Chu, who lives in Guangzhou, added it was inevitable for local talent to relocate across the border to exploit the larger market.

Many pop singers no longer tie their income to radio airtime or streaming music, but rely on airtime to maintain their fame and recognition to generate interest for live concerts and product endorsements.

Graphic: SCMP graphic
The diehard fans of Canto-pop singers who have followed their idols since their heyday are now mostly in their 30s and 40s, with enough spending power and willingness to spend to see their idols perform live.

Faye Wong’s 2016 concert tickets were priced at between 1,800 yuan (US$265) and 7,800 yuan each, but her 8,900 tickets sold out within minutes, with one scalper reportedly demanding 599,999 yuan for a VIP pass.

Not all have such draw.

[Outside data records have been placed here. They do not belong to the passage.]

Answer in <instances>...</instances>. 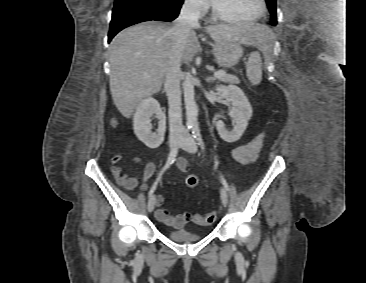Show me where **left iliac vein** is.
<instances>
[{
	"label": "left iliac vein",
	"instance_id": "1",
	"mask_svg": "<svg viewBox=\"0 0 366 283\" xmlns=\"http://www.w3.org/2000/svg\"><path fill=\"white\" fill-rule=\"evenodd\" d=\"M180 147L189 153H195L197 151V145H196L194 138L187 132H185L181 137ZM220 197H221L222 204L224 206H227L228 195H227L226 190L223 188L220 191Z\"/></svg>",
	"mask_w": 366,
	"mask_h": 283
}]
</instances>
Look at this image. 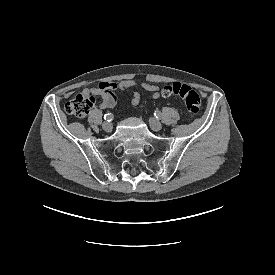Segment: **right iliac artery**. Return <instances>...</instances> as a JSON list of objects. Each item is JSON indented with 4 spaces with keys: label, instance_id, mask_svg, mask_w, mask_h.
<instances>
[{
    "label": "right iliac artery",
    "instance_id": "right-iliac-artery-1",
    "mask_svg": "<svg viewBox=\"0 0 275 275\" xmlns=\"http://www.w3.org/2000/svg\"><path fill=\"white\" fill-rule=\"evenodd\" d=\"M104 119L107 120V121H111L113 119V115L112 114H105L104 115Z\"/></svg>",
    "mask_w": 275,
    "mask_h": 275
}]
</instances>
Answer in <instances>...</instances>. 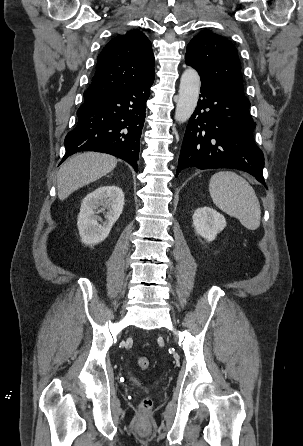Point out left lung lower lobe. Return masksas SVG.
I'll return each mask as SVG.
<instances>
[{"instance_id": "1", "label": "left lung lower lobe", "mask_w": 303, "mask_h": 446, "mask_svg": "<svg viewBox=\"0 0 303 446\" xmlns=\"http://www.w3.org/2000/svg\"><path fill=\"white\" fill-rule=\"evenodd\" d=\"M201 99L191 116L176 176L185 168H235L265 185L264 157L253 139L250 102L227 88L202 79Z\"/></svg>"}]
</instances>
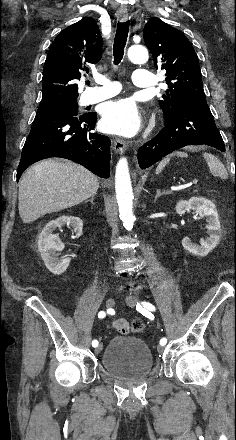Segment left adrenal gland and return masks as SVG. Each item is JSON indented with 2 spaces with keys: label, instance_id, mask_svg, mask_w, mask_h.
Masks as SVG:
<instances>
[{
  "label": "left adrenal gland",
  "instance_id": "1",
  "mask_svg": "<svg viewBox=\"0 0 236 440\" xmlns=\"http://www.w3.org/2000/svg\"><path fill=\"white\" fill-rule=\"evenodd\" d=\"M171 193V191H161L160 189H157L156 190V196H155V200L154 201H156L157 200V198L158 197H160L161 195H164V194H170Z\"/></svg>",
  "mask_w": 236,
  "mask_h": 440
}]
</instances>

For up-and-coming acts, breaking into live concerts is a challenge, because the size and profile of their young fan base may not be enough to cover the costs of a venue, the band or the equipment.

“The priority is still to make more people listen to your songs online,” Ho said.

He went through the tables that illustrated the nitty-gritty details of weekly Youtube viewerships of Canto-pop music videos, referring to these data as a key to rejuvenating the industry.

One of the former Canto-pop greats, Leslie Cheung Kwok-wing had staged sold-out concerts and sold albums by the millions from the late 80s through the early 2000s, before his death in 2003. Photo: SCMP
The disruptive power of the internet has led to an overhaul of the industry and reoriented the way market players run their businesses.

Payment models based on the online streaming of songs have replaced traditional sales of albums , Ho said. Under the new model, the more times a song is streamed online, the more its rights holder would recoup the revenue it brought in for streaming service providers like Spotify.

“Now it is all about hit rates,” Ho said.

However, Ho suggested that even data analytics may not be enough to restore the glory of Canto-pop against the talent drain.

“There are no leading figures right now to succeed Alan Tam, Leslie Cheung or Anita Mui,” he said. “The new generation of musical artists don’t devote as much time and effort to their profession as before. Many of them are pleasure seekers.”